# DUCK AND THE LAWYER



## John-H (Jul 13, 2005)

A big city lawyer went duck hunting in rural Lincolnshire . He shot and dropped a bird, but it fell into a farmer's field on the other side of a fence.

As the lawyer climbed over the fence, an elderly farmer drove up on his tractor and asked him what he was doing. The litigator responded, 'I shot a duck and it fell in this field, and now I'm going to retrieve it.'

The old farmer Peter replied, 'This is my property, and you are not coming over here.'
The indignant lawyer said, 'I am one of the best trial lawyers in England and, if you don't let me get that duck, I'll sue you and take everything you own.'

The old farmer smiled and said, 'Apparently, you don't know how we settle disputes in Lincolnshire . We settle small disagreements like this with the 'Three Kick Rule.'

The lawyer asked, 'What is the 'Three Kick Rule'?' 
The Farmer replied, 'Well, because the dispute occurs on my land, I get to go first. I kick you three times and then you kick me three times and so on back and forth until someone gives up.'

The lawyer quickly thought about the proposed contest and decided that he could easily take the old codger. He agreed to abide by the local custom.

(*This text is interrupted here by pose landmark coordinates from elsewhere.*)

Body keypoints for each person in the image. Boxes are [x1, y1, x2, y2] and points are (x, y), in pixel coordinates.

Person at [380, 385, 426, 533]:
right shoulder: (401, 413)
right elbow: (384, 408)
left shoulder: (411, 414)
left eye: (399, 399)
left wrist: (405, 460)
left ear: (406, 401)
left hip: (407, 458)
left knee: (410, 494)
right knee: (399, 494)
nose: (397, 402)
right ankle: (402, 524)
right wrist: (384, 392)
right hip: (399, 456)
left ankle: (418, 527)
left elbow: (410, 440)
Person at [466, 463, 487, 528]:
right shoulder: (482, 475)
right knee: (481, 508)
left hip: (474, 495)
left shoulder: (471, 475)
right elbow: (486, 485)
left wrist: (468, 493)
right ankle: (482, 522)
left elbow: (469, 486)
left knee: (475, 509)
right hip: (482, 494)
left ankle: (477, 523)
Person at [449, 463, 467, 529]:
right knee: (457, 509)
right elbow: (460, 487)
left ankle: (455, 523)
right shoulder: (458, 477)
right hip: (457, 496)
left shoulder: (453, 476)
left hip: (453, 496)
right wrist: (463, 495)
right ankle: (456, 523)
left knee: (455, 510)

The old farmer slowly climbed down from the tractor and walked up to the attorney. His first kick planted the toe of his heavy steel toed work boot into the lawyer's groin and dropped him to his knees! 
His second kick to the midriff sent the lawyer's last meal gushing from his mouth. The lawyer was on all fours when the farmer's third kick to his rear end, sent him face-first into a fresh cow pat.

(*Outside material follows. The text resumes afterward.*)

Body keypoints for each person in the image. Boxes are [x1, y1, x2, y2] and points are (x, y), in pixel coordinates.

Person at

Summoning every bit of his will and remaining strength the lawyer very slowly managed to get to his feet. Wiping his face with the arm of his jacket, he said, 'Okay, you old fart. Now it's my turn.' 
(I love this part) 
The old farmer smiled and said, 'Nah, I give up. You can have the duck.'


----------



## T3RBO (Dec 9, 2003)

:lol:


----------



## Charlie (Dec 15, 2006)

Quality :lol: :lol: :lol:

Charlie


----------



## j8keith (Jun 26, 2009)

:lol: :lol: :lol:


----------



## Ady. (Oct 25, 2009)

:lol: :lol: good one :lol: :lol:


----------



## Wallsendmag (Feb 12, 2004)

:lol: :lol: :lol:


----------



## HighTT (Feb 14, 2004)

Dreadful - but I love it :lol: :lol:


----------



## triplefan (Sep 3, 2008)

:lol: :lol:


----------



## YELLOW_TT (Feb 25, 2004)

:lol: :lol: :lol:


----------



## injury-law (Apr 23, 2010)

lawyers can also be fooled sometimes, great indeed


----------



## Nilesong (Jan 19, 2009)

Excellent!! :lol: :lol:


----------



## The Silver Surfer (May 14, 2002)

:lol: :lol:


----------



## Hj-225 (May 19, 2008)

:lol:


----------